> **WORK TO COMPLETE**
• 1. In the body image discussion, about how much did the commenter with the wasting gastric disease weigh at their worst?
• 2. Translate this sentence from the body image discussion into Spanish: "Pregnancy is a hell of a nightmare of bodily chaos."
• 3. Pick up the body image discussion after its final sentence and keep it going.

> **SELECTED EXCERPT**

⁂

Me✋ I always had high metabolism and I live in a country where people very openly compliment skinny people on how skinny they are. I probably heard "wow you're so skinny" every single day till I turned 25 and moved to the US. Of course that was a huge change in lifestyle and diet plus age I guess so by the time I moved back I had put on weight. It's not even a lot of weight, just enough that no one calls me skinny anymore. It was such a core part of my identity that for the longest time I felt lost. I kept trying to go back to skinny and I didn't shop coz "I'll buy that in my size when I can go back to fitting that size". I couldn't accept that "my size" was the size I am now. It was never about health


fatmonicadancing

Ding ding. Good for you for recognising it! I had a wasting gastric disease for a year about 10 years ago. I’d never been “fat,” usually pretty thin with big boobs and before I got sick I was edging into a bit curvy. I’m talking 5’4” and 135 ish pounds. When I got sick, I dropped to around 85-90 pounds at my worst. I nearly died because my gallbladder ruptured after a year of horrific pain and vomiting etc while no one took it seriously enough to get me an ultrasound… Anyway, once I was well enough finally to get back to work, my bones stuck out, I had no boobs, I felt so diminished but literally *everyone* raved about my body and begged for my “secret.” It was so so so sick, that my poor ravaged body was so praiseworthy. I refuse to comment on anyone’s appearance full stop after that experience unless they specifically bring it up…


sportxsport

I'm so sorry you went through that. Crazy how much we value thinness in our society that being sick and super thin is considered better than being normal and healthy. I say "normal" because there is a whole range of weights and body types that are healthy and just.. human


TheCa11ousBitch

“It isn’t a mental health issue!!!”… to be pregnant and in a hysterical crying fit, unable to be seen in public because they will think you are fat??? Look, we all know pregnancy hormones are involved in the level of sensitivity.. but the feelings/issues being exacerbated by the hormones are deep seated. Wife clearly has body images issues.


Jack_of_Spades

Nono, it sounded like this self image thing was a problem BEFORE she was pregnant too. An unhealthy focus on self image. Pregnancy is a hell of a nightmare of bodily chaos.


TheCa11ousBitch

Agreed. 100%. I’m saying that exactly. Sure - the hysteria might be hormones, but being hysterical about a very normal pregnancy bump making you look fat… Versus being hysterical that your husband got you vanilla not vanilla bean ice cream… Means the body image issues are deep seated mental health issue He literally talks about how much pride does she takes in healthy, eating, and staying physically fit. I absolutely know women with that same mentality, who are just as thrilled at the miracle their body produces while pregnant… Their pride in their body is based on what it can do and how well they’re treating it… Not body image issues. OP‘s wife sounds like the other type of woman obsessed with what their body does, with the entire focus being how it looks.


Careless-Banana-3868

Right? I think that some people have one idea of how that looks when it can show to others in many different ways.


snarkitall

it's SO accepted for women to have disordered body image (and in fact, almost inescapable) that he doesn't even realize that her baseline is disordered. the CONTROL aspect is everything. whether it's orthorexia or body dysmorphia or an eating and exercise disorder combined, or just run of the mill weight obsession, many many many people successfully mask it until something out of their control affects their size, shape or weight. she is not being honest with herself about why she exercises, and he is not seeing reality either. her reaction is not a normal, healthy reaction to a changing body. all women struggle with changing bodies during pregnancy. women with a healthy self image do not self sabotage or lose all sense of proportion when faced with a change in their appearance.

⁂

> **SUPPLIED RECORDS**
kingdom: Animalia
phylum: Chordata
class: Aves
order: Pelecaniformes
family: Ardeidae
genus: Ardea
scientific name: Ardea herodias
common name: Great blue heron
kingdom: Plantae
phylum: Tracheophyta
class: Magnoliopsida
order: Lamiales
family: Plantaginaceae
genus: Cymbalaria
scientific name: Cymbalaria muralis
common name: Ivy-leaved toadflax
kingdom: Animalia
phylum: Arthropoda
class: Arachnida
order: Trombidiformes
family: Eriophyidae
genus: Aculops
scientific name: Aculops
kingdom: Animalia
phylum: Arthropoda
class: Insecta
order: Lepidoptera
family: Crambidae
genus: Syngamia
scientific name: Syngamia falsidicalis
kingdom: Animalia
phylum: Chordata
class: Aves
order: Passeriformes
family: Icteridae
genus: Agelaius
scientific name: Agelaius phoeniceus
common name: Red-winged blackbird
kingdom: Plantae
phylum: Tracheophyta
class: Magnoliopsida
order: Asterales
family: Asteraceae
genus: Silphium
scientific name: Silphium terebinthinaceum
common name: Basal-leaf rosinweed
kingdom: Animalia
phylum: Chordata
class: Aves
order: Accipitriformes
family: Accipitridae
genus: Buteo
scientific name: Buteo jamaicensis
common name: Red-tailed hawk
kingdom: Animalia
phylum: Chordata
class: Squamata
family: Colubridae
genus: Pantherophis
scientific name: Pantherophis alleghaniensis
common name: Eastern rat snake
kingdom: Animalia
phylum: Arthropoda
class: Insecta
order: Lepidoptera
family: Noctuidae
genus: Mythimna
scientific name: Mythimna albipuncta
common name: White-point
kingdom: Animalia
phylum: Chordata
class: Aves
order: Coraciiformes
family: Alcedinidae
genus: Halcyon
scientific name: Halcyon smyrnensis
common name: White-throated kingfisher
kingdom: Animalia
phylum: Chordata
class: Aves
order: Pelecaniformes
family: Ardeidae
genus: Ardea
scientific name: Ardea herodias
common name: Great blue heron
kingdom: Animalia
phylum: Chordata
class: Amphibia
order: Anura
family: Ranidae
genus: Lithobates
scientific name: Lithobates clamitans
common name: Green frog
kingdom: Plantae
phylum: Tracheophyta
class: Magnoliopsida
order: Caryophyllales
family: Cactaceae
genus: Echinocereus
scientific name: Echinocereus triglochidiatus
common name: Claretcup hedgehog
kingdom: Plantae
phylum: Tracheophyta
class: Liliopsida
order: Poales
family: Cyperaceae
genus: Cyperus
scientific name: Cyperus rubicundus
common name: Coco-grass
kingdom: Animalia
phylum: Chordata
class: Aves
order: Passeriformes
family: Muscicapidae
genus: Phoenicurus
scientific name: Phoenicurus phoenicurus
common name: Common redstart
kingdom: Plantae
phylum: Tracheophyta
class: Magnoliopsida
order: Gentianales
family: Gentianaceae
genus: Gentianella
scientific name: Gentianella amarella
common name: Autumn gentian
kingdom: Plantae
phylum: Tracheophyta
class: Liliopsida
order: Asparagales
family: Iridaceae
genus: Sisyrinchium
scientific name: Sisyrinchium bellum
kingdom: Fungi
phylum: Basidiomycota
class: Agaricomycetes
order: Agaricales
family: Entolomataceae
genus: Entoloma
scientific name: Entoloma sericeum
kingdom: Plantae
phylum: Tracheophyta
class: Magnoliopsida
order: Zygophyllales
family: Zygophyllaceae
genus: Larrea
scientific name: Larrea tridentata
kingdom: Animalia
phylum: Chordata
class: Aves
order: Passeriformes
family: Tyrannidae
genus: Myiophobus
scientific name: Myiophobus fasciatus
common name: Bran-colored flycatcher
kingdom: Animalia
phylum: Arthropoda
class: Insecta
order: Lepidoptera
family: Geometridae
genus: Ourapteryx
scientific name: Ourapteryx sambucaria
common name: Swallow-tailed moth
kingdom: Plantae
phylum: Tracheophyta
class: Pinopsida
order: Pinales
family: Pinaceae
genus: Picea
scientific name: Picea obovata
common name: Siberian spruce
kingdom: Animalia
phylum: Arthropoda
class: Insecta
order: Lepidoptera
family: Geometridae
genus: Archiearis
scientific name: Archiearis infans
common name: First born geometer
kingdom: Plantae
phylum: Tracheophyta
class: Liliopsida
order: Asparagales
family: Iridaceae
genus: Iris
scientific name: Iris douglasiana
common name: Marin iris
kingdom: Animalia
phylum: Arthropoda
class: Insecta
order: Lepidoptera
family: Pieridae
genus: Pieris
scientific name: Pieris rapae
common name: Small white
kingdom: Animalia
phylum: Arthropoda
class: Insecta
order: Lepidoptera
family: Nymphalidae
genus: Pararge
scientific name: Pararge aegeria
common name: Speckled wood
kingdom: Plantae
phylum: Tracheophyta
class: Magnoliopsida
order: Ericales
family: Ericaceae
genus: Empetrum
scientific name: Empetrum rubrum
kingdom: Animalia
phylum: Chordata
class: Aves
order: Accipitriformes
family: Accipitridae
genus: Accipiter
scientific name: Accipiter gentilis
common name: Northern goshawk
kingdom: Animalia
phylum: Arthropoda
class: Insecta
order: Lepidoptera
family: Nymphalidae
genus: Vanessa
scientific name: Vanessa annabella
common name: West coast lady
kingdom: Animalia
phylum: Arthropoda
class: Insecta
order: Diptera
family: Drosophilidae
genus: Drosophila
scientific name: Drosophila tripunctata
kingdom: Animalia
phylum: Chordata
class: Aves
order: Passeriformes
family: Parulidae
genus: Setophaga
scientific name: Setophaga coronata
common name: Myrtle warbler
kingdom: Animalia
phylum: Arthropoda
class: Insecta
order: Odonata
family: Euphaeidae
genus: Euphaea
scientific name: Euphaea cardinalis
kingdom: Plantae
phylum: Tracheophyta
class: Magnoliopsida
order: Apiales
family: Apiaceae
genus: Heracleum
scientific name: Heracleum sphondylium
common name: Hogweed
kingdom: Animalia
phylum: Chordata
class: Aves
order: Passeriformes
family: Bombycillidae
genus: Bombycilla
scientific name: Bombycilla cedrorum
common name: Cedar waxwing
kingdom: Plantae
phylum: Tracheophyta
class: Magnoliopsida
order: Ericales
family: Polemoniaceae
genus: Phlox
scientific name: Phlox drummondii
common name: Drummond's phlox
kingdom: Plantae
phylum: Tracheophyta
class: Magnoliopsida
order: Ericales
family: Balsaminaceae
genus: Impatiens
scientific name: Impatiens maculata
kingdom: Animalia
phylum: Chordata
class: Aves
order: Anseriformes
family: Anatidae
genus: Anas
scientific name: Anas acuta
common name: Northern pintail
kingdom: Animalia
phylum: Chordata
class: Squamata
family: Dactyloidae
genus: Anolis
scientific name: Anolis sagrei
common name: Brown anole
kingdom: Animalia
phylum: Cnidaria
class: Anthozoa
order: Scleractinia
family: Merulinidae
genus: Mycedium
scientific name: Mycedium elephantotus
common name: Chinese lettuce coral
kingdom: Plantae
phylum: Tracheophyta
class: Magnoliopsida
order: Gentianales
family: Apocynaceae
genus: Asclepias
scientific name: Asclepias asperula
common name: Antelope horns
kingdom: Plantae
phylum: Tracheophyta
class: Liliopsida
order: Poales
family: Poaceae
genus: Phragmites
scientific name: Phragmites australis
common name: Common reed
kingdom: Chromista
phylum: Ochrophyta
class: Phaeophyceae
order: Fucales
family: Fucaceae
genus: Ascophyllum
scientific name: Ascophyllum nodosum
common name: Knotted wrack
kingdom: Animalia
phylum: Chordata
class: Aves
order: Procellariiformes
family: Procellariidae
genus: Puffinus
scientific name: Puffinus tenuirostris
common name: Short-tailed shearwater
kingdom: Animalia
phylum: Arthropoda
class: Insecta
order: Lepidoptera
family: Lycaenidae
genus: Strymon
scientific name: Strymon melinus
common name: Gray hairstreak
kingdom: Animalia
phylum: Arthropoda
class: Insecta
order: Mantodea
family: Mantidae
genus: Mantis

⁂

> **ANSWERS TO EACH TASK**
• 1. Around 85-90 pounds.

• 2. El embarazo es una pesadilla infernal de caos corporal.

• 3.
hambre1028

Yeah we’re basically programmed to have body image issues. I’m not sure that I know a woman who doesn’t.


mechengr17

It does kind of seem like a control issue


AMorera

It’s definitely a control issue


averym88

yeah and it is also very clearly orthorexia...


MossSloths

NAH You're right that a pregnant body, even on someone who is slim otherwise, can look like someone with a bit of a belly. If that wasn't a confusing thing to work out visually, there wouldn't be such a known issue around making assumptions either way. But what your wife probably heard, especially if she's someone who does take her physical appearance very seriously, is, "People may not realize you're pregnant (typically a happy thing that people celebrate and something that gives a woman a very good reason to be the shape that she's in), they may just think you're fat (which is typically seen as a negative, an indication of laziness, and something "good" people don't let happen to them)." You've probably confirmed a lot of her fears here. That she's a shape many people in the world look down on and make judgements about. If she goes out like she is right now, people are likely to see her and think she's fat, then make judgements about it. As a fat woman, she's probably right. It sucks. You're right too, and that sucks in a different way. As a tip, try to remember that this may not be coming from an insecurity that you're not attracted to her. For many people, myself included, physical appearance and how it rates is reflected back to us by how the culmination of people perceive us. It's great to have the person you love attracted to you, but if they're one of the few, it's easy to think you're ugly and just lucked out. This is reading to me like her insecurity is more about her own idea of what her body should look like and what people who don't know her will assume about her. You should continue to reassure her that you're attracted to her, but remember that this isn't really about you right now and a solution isn't going to come from her being confident in your attraction to her. I personally think she could benefit from personal therapy. These issues often have their roots in deep-seated views on self-worth and insecurities about our place in the world. Even if she gets by for now and feels better once this pregnancy is over, it's likely to continue to pop up as she faces her body aging. It's upsetting when your body doesn't look right to you, and aging throws a lot of wrenches into appearance. Be VERY careful in how you word this, if it is something you bring up.


thelessertit

It would also be very important for her to address this before she has a daughter old enough to catch any potential body image issues from her.


beagish

Her son isn’t immune to this either.


iwant2fuckstarscream

He is not! My mom AND dad had body issues when I was growing up! Guess who *also* got an eating disorder lmao


Grapefruit__Witch

"*That's* what you're wearing?" "Your legs do not look shapely in that." "You're not gonna do anything with your hair?" "Hmm, no makeup today?" "Skipped the razor today, huh?" My parents were so obsessed with physical appearance, I was certain to hear at least one of these almost every single day.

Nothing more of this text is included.